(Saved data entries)

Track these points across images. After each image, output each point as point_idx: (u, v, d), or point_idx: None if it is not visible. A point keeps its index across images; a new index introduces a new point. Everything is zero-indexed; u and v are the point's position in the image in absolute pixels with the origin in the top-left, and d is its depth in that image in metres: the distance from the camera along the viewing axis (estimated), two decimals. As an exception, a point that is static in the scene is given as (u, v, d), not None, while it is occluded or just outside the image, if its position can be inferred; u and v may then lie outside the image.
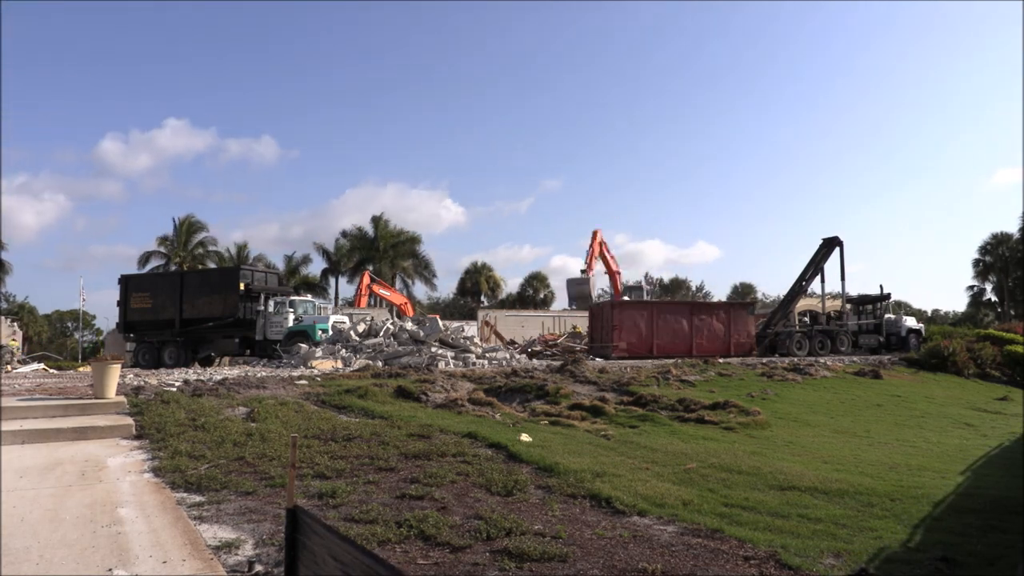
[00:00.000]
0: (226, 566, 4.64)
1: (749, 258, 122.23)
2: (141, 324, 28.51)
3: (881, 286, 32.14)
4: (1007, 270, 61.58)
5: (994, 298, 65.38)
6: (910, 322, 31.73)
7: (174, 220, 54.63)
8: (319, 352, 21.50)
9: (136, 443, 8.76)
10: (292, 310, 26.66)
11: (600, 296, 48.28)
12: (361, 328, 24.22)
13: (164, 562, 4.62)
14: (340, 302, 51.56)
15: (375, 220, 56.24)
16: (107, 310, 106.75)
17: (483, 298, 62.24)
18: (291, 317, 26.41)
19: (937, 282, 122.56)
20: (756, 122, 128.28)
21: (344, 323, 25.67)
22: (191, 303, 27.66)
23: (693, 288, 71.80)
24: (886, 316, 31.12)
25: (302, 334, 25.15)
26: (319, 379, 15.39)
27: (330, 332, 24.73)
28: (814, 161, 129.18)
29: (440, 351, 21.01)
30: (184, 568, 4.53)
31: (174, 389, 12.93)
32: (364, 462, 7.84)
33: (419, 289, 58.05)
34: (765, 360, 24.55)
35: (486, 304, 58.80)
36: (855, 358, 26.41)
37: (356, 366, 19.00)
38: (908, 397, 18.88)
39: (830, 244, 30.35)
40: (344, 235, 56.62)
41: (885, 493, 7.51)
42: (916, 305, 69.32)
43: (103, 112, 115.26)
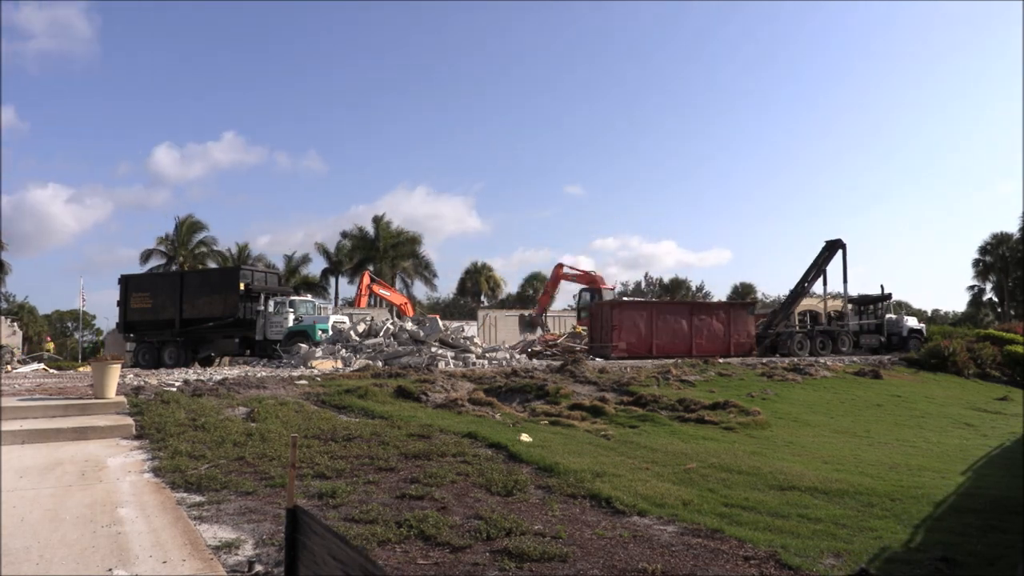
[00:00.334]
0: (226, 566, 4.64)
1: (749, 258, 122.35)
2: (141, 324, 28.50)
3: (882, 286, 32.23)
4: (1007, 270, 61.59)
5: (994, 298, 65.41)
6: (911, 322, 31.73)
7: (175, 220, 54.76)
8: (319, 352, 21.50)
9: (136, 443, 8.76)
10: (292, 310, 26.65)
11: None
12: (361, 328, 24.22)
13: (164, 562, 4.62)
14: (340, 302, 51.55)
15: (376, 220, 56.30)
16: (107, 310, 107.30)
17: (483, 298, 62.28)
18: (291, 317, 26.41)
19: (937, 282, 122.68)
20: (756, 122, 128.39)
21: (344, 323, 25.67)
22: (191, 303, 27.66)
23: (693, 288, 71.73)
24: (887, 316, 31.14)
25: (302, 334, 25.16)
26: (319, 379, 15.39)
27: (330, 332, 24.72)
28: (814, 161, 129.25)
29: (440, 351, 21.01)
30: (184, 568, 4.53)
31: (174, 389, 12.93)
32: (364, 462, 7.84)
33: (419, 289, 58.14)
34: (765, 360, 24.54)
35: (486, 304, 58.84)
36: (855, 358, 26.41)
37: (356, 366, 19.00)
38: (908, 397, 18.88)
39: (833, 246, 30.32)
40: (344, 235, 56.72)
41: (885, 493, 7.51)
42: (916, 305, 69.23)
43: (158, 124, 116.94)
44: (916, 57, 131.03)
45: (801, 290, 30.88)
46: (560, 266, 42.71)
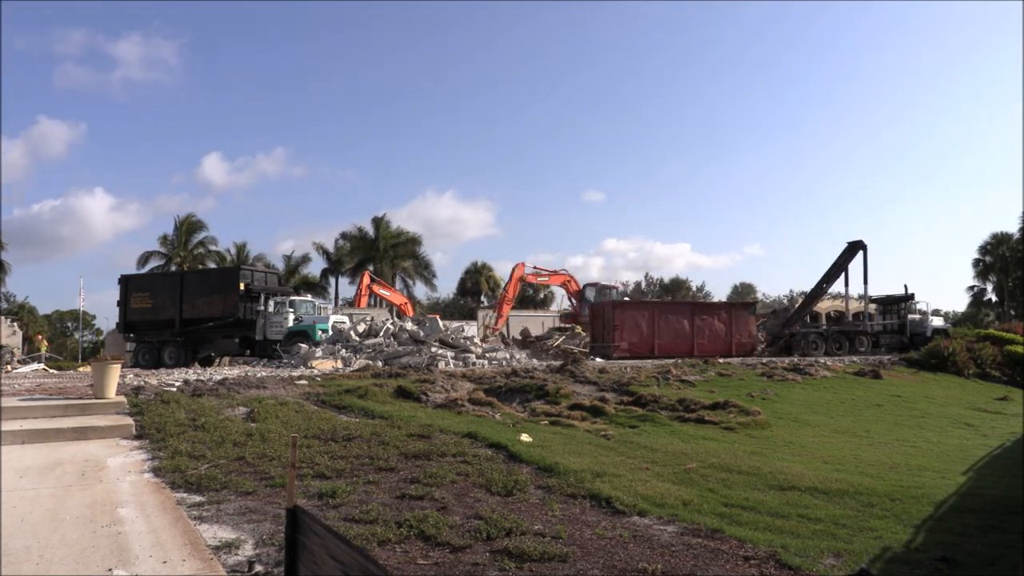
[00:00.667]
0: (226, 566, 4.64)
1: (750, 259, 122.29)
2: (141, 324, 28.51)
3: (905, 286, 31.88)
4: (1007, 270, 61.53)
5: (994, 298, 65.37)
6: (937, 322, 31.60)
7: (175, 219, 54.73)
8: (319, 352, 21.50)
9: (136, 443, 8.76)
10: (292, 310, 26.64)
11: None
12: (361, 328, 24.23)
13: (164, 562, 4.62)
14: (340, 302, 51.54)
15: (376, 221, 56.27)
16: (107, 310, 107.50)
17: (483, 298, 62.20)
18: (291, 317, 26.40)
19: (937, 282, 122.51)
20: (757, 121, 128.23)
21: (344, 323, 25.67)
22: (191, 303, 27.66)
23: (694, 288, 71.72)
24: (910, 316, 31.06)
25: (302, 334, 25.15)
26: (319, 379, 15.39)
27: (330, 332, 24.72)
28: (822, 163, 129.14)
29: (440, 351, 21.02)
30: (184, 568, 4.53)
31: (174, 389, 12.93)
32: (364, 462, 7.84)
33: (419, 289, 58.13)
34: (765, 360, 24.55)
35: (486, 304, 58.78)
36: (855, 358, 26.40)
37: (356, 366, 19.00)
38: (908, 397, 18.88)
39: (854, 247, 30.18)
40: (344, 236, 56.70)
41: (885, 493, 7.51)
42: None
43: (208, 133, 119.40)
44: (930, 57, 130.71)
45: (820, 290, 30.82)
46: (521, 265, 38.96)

Aim of the exercise -> Write out the records exactly. Do not carry the pictures over.

Solution below ->
Track these points across images. After each image, output each point as point_idx: (u, v, d), or point_idx: None if it is not visible. A point keeps its index across images; a new index introduces a new point. Everything is zero-indexed; u and v are the point's position in the image in absolute pixels with the origin in the top-left, and d is its depth in that image in metres: the distance from the camera along the viewing axis (estimated), two decimals. As an exception, a point that is static in the scene is given as (u, v, d), not None, while it is occluded or just outside the image, if its position can be inferred; u and v may then lie outside the image.
[00:00.000]
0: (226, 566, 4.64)
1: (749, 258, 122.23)
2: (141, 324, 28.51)
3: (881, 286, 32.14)
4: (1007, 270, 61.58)
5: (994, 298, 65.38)
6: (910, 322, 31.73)
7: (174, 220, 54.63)
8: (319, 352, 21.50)
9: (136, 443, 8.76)
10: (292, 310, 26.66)
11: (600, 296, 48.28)
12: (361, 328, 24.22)
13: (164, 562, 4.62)
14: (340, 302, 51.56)
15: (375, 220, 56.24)
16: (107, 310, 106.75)
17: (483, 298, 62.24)
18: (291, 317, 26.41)
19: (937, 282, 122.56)
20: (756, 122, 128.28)
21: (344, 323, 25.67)
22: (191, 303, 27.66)
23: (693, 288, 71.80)
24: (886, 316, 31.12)
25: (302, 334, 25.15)
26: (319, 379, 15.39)
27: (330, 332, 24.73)
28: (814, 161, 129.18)
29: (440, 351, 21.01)
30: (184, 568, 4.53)
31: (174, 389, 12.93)
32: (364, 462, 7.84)
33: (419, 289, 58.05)
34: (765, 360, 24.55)
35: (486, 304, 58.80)
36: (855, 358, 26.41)
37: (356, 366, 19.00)
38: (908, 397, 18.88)
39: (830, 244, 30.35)
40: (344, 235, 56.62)
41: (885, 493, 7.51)
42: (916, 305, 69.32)
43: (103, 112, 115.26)
[00:00.334]
0: (226, 566, 4.64)
1: (749, 258, 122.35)
2: (141, 324, 28.50)
3: (882, 286, 32.23)
4: (1007, 270, 61.59)
5: (994, 298, 65.41)
6: (911, 322, 31.73)
7: (175, 220, 54.76)
8: (319, 352, 21.50)
9: (136, 443, 8.76)
10: (292, 310, 26.65)
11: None
12: (361, 328, 24.22)
13: (164, 562, 4.62)
14: (340, 302, 51.55)
15: (376, 220, 56.30)
16: (107, 310, 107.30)
17: (483, 298, 62.28)
18: (291, 317, 26.41)
19: (937, 282, 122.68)
20: (756, 122, 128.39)
21: (344, 323, 25.67)
22: (191, 303, 27.66)
23: (693, 288, 71.73)
24: (887, 316, 31.14)
25: (302, 334, 25.16)
26: (319, 379, 15.39)
27: (330, 332, 24.72)
28: (814, 161, 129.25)
29: (440, 351, 21.01)
30: (184, 568, 4.53)
31: (174, 389, 12.93)
32: (364, 462, 7.84)
33: (419, 289, 58.14)
34: (765, 360, 24.54)
35: (486, 304, 58.84)
36: (855, 358, 26.41)
37: (356, 366, 19.00)
38: (908, 397, 18.88)
39: (833, 246, 30.32)
40: (344, 235, 56.72)
41: (885, 493, 7.51)
42: (916, 305, 69.23)
43: (158, 124, 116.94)
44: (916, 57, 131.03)
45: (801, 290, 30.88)
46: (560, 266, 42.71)
[00:00.667]
0: (226, 566, 4.64)
1: (750, 259, 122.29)
2: (141, 324, 28.51)
3: (905, 286, 31.88)
4: (1007, 270, 61.53)
5: (994, 298, 65.37)
6: (937, 322, 31.60)
7: (175, 219, 54.73)
8: (319, 352, 21.50)
9: (136, 443, 8.76)
10: (292, 310, 26.64)
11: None
12: (361, 328, 24.23)
13: (164, 562, 4.62)
14: (340, 302, 51.54)
15: (376, 221, 56.27)
16: (107, 310, 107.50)
17: (483, 298, 62.20)
18: (291, 317, 26.40)
19: (937, 282, 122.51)
20: (757, 121, 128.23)
21: (344, 323, 25.67)
22: (191, 303, 27.66)
23: (694, 288, 71.72)
24: (910, 316, 31.06)
25: (302, 334, 25.15)
26: (319, 379, 15.39)
27: (330, 332, 24.72)
28: (822, 163, 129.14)
29: (440, 351, 21.02)
30: (184, 568, 4.53)
31: (174, 389, 12.93)
32: (364, 462, 7.84)
33: (419, 289, 58.13)
34: (765, 360, 24.55)
35: (486, 304, 58.78)
36: (855, 358, 26.40)
37: (356, 366, 19.00)
38: (908, 397, 18.88)
39: (854, 247, 30.18)
40: (344, 236, 56.70)
41: (885, 493, 7.51)
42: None
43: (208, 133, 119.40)
44: (930, 57, 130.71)
45: (820, 290, 30.82)
46: (521, 265, 38.96)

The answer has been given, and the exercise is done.